_TASK_
Count how many lines of the data below contain the word "True", and reply with that number only.
MATERIALS PROVIDED below:
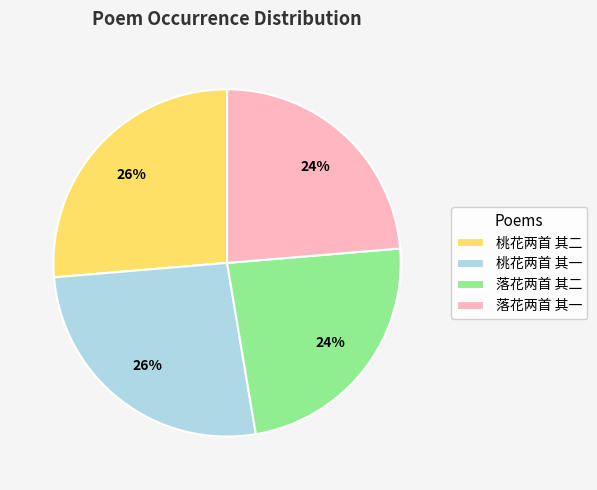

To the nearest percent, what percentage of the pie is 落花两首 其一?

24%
End of MATERIALS PROVIDED.
MATERIALS PROVIDED below:
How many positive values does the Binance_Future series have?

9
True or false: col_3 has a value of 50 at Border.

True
End of MATERIALS PROVIDED.
_TASK RESULT_
2